Problem details: All the lines below should appear again unchanged, though their pictures should not.

Start of Block

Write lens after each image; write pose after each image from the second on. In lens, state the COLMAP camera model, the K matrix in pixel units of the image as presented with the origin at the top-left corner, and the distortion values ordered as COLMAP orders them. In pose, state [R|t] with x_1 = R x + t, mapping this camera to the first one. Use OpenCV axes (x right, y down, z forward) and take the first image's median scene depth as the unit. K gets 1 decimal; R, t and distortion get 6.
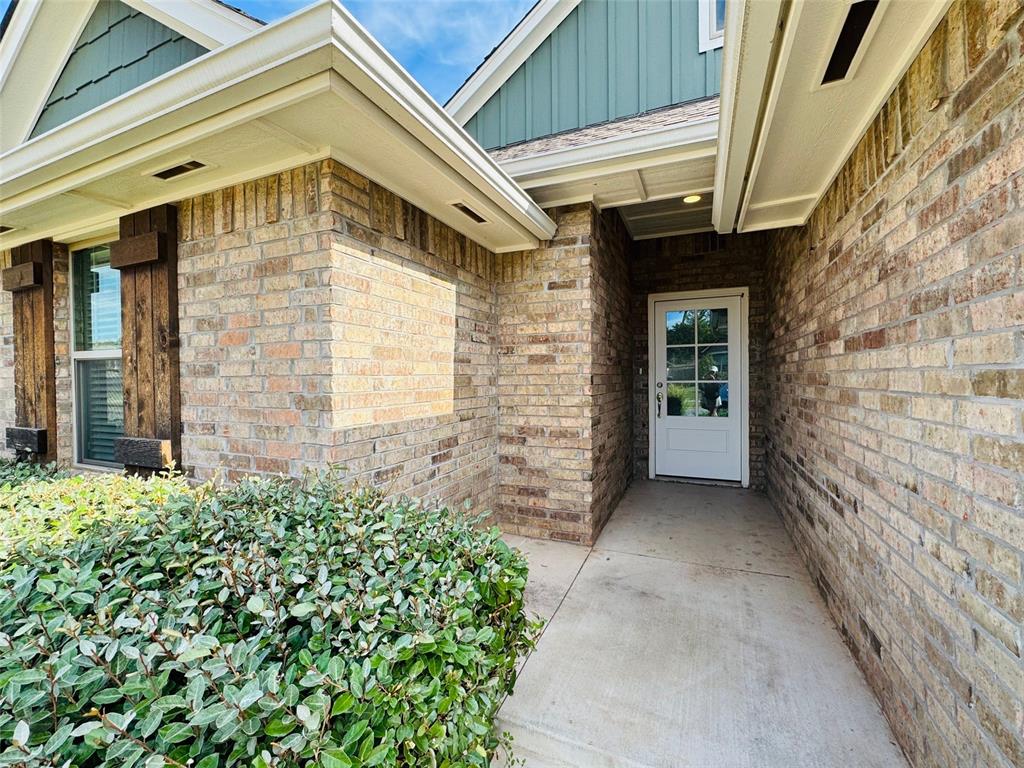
lens RADIAL K [[431.8, 0, 512.0], [0, 431.8, 384.0], [0, 0, 1]] dist [0.000228, 0.000069]
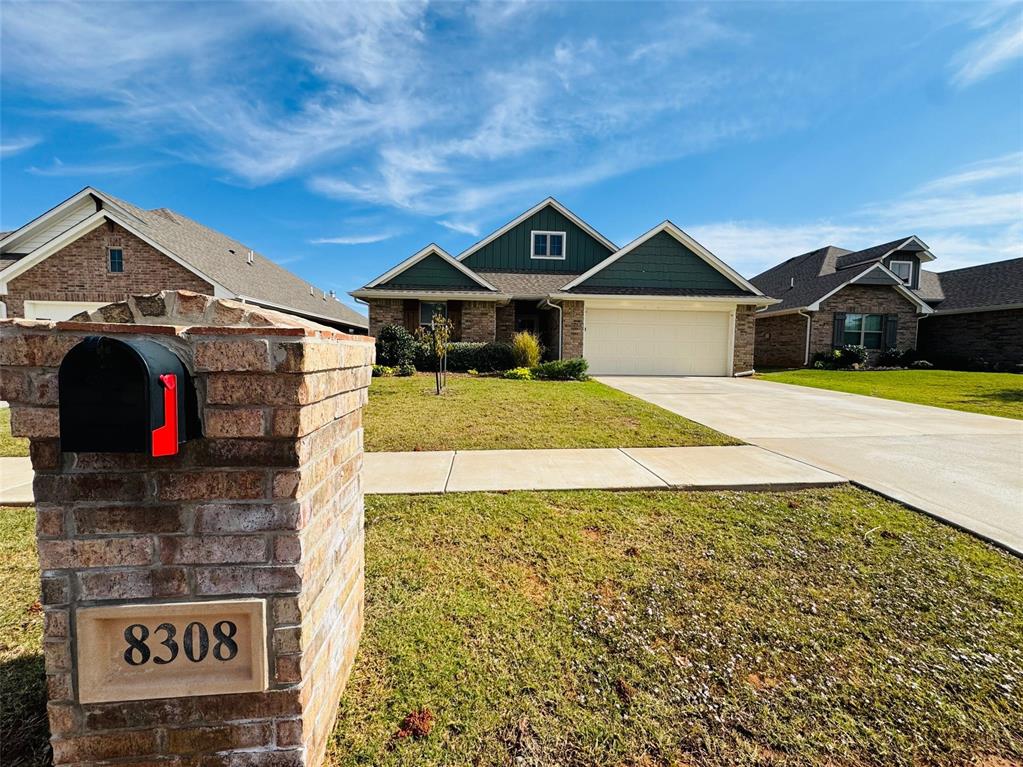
lens RADIAL K [[431.4, 0, 511.5], [0, 431.4, 383.5], [0, 0, 1]] dist [0.000228, 0.000069]
pose [[0.879316, -0.003636, 0.476225, -2.140310], [-0.015585, 0.999216, 0.036406, 0.358553], [-0.475984, -0.039434, 0.878569, -3.287406]]
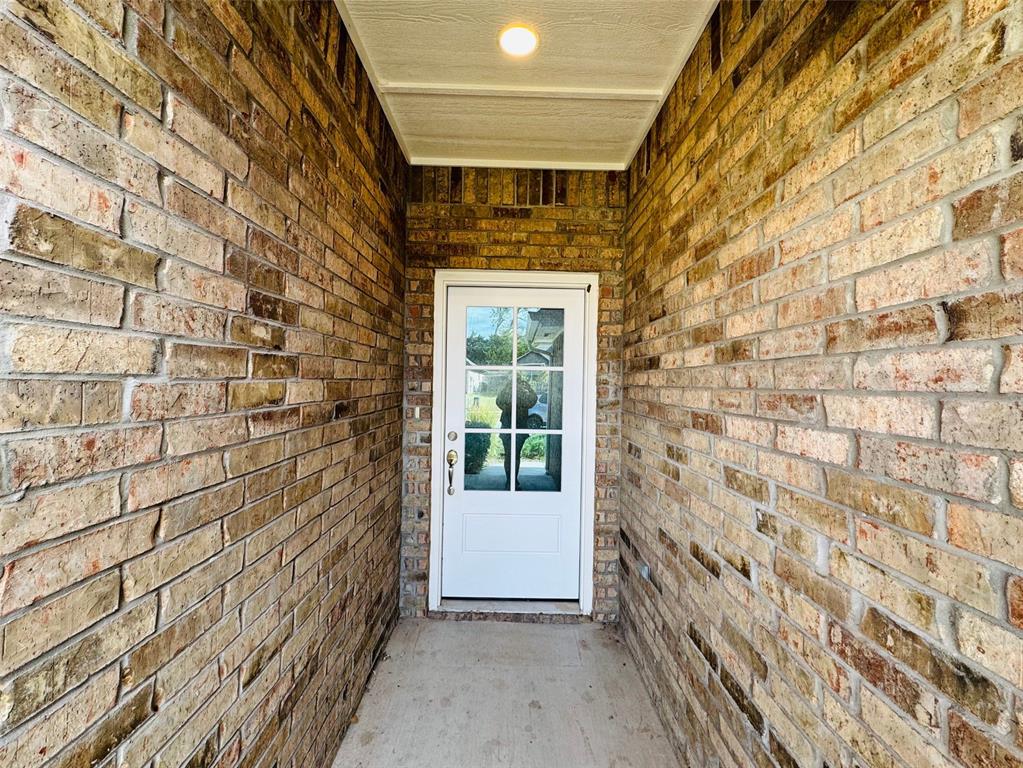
lens RADIAL K [[431.4, 0, 511.5], [0, 431.4, 384.0], [0, 0, 1]] dist [0.000228, 0.000069]
pose [[0.915098, 0.025202, 0.402444, 0.284962], [-0.022001, 0.999679, -0.012574, -0.090400], [-0.402632, 0.002652, 0.915358, 0.704819]]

End of Block

Expected answer:
Write lens after each image; write pose after each image from the second on. In lens, state the COLMAP camera model, the K matrix in pixel units of the image as presented with the origin at the top-left corner, and the distortion values ordered as COLMAP orders them. In pose, state [R|t] with x_1 = R x + t, mapping this camera to the first one. Use OpenCV axes (x right, y down, z forward) and take the first image's median scene depth as the unit. K gets 1 decimal; R, t and distortion get 6.
lens RADIAL K [[431.8, 0, 512.0], [0, 431.8, 384.0], [0, 0, 1]] dist [0.000228, 0.000069]
lens RADIAL K [[431.4, 0, 511.5], [0, 431.4, 383.5], [0, 0, 1]] dist [0.000228, 0.000069]
pose [[0.879316, -0.003636, 0.476225, -2.140310], [-0.015585, 0.999216, 0.036406, 0.358553], [-0.475984, -0.039434, 0.878569, -3.287406]]
lens RADIAL K [[431.4, 0, 511.5], [0, 431.4, 384.0], [0, 0, 1]] dist [0.000228, 0.000069]
pose [[0.915098, 0.025202, 0.402444, 0.284962], [-0.022001, 0.999679, -0.012574, -0.090400], [-0.402632, 0.002652, 0.915358, 0.704819]]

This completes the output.